Employee engagement is a compelling proposition and there have been dozens of studies which ‘prove’ to companies the benefits of highly engaged employees. Allan Schweyer of the Human Capital Institute says: "A study by global services provider Towers Watson found that high-engagement firms experienced an earnings-per-share (EPS) growth rate of 28%, compared with an 11.2% decline for low-engagement firms."

So far, so good. Any logical, right-minded executive would be foolish not to support a solid, internal engagement initiative with this kind of scientific research and clear business benefits, but many fail to implement it successfully. One of the main reasons behind this is lack of collaboration between departments. Leaving HR to handle employee engagement without effective partnership with other areas of the company means the message of ‘employee engagement’ is often lost in the delivery.

HR processes and protocols have managed to strangle many great engagement initiatives at birth…and then everyone wonders why it doesn’t work for them.

This is where collaboration with other departments becomes key. Let’s take communication. Writing words that are compelling with suitable visual imagery to match is a specialist skill that works. When it comes to engaging staff, if a message is professionally written, more employees will see it, read it and take notice of it than if it is a round-robin from the HR director reminding them about the deadline for pension contributions decisions and public holidays.

Join forces

So why not take advantage of the marketing department down the corridor when crafting employee notices? No doubt there are some in HR who are good at ‘comms’, but statistically they are few and far between. It’s not where most HR people are recruited from and it’s not where they feel most comfortable, yet there still seems to be a lingering reluctance to relinquish some control and join forces when it comes to the area of staff engagement.

Input from other departments may also help over-ride HR’s penny-pinching tendencies. The problem is HR people are hard-wired to cut and snip and chop, so that before you know it, all the hair on the head has gone, leaving the organisation with no choice but to wait for it to grow again. This is not good in the context of employee engagement.

The problem is one of attitude. HR departments are dominated by the need to save money. Spending resources on good communication and performance-based rewards hangs heavy and any rewards for better engagement are given with a weighty dollop of resentment.

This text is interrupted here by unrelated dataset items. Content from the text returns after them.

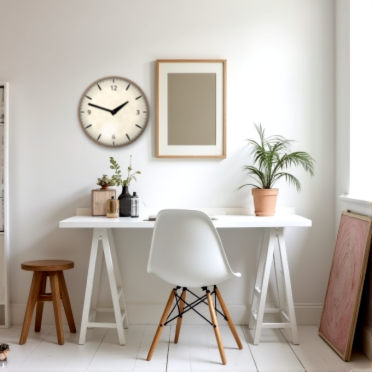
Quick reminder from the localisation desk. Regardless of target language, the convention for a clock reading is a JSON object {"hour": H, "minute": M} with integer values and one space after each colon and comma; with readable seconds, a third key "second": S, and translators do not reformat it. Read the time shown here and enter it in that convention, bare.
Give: {"hour": 1, "minute": 48}
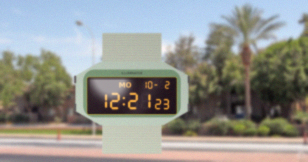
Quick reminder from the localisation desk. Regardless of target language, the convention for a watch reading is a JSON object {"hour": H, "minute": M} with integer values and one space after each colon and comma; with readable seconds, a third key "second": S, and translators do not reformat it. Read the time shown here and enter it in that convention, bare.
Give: {"hour": 12, "minute": 21, "second": 23}
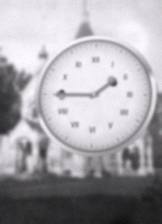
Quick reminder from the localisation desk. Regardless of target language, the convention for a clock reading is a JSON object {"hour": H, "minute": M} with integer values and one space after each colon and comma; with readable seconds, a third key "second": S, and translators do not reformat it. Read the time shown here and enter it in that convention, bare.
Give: {"hour": 1, "minute": 45}
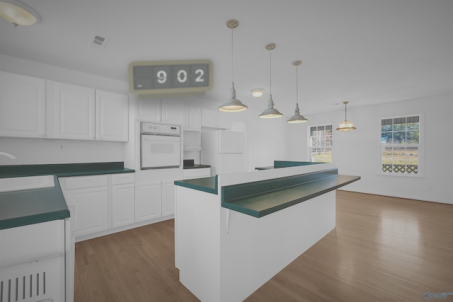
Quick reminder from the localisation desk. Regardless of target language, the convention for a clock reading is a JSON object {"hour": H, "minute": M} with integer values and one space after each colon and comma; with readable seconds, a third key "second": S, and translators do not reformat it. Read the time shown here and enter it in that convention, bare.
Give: {"hour": 9, "minute": 2}
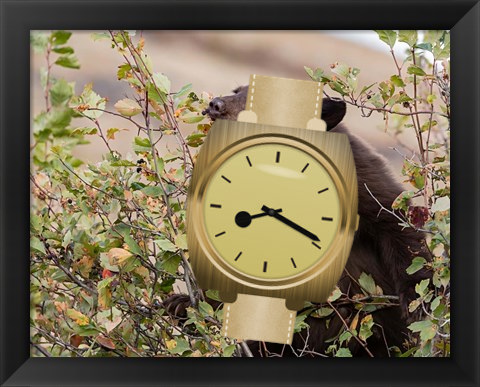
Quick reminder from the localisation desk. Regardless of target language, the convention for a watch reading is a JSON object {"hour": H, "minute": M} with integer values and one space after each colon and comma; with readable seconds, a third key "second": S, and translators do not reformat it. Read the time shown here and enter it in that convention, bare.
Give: {"hour": 8, "minute": 19}
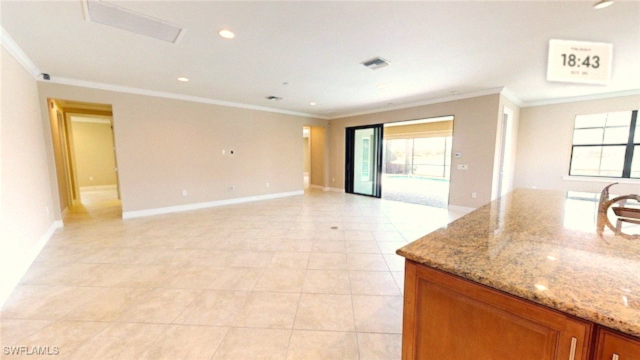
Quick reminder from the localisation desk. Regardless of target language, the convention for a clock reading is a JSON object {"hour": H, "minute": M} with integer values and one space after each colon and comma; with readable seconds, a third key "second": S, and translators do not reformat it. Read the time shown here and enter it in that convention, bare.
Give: {"hour": 18, "minute": 43}
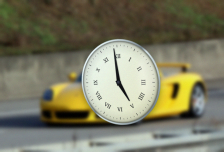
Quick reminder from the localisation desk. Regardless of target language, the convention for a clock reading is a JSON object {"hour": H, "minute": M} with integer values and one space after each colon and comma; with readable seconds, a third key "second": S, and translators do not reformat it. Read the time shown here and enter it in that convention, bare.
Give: {"hour": 4, "minute": 59}
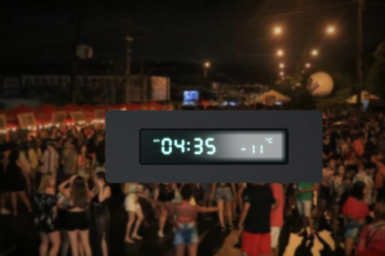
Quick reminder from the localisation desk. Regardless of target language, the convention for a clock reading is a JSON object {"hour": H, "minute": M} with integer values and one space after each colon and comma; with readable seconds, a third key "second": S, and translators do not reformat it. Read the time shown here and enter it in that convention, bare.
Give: {"hour": 4, "minute": 35}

Most external services purchased by HR are led by cost-per-employee measures which belie the strategic view that ‘we must invest in staff’. Benefits are pared down to the bone. Volume deals with suppliers are squeezed to the point of desert-like aridity that one wonders sometimes why the benefits supplier would even turn up to a meeting at all.

There are legions of conferences run by HR which are so slim in terms of presentation and content that you do begin to wonder why they bothered.

Recruitment is consolidated so as to avoid ‘the fees’, with most recruiting being done in-house and online, even though, hour-for-hour, this is a very expensive way to find new blood.

And what about the rewards themselves?  There is an axiom in incentive theory that suggest that no-one will change their behaviour at work for less than 3% of take-home pay…or its equivalent. So why would an employee go above and beyond the call of duty for less than 1%? It really makes no sense.

Must-have rewards

To engage employees in organisation-changing behaviour, offering the best of the best ‘lunch with the CEO’ and a paper certificate after a year’s hard work is about as effective as a chocolate teapot. ‘What gets rewarded, gets done’ is an oft-quoted maxim when it comes to changing processes. But make the reward worth having!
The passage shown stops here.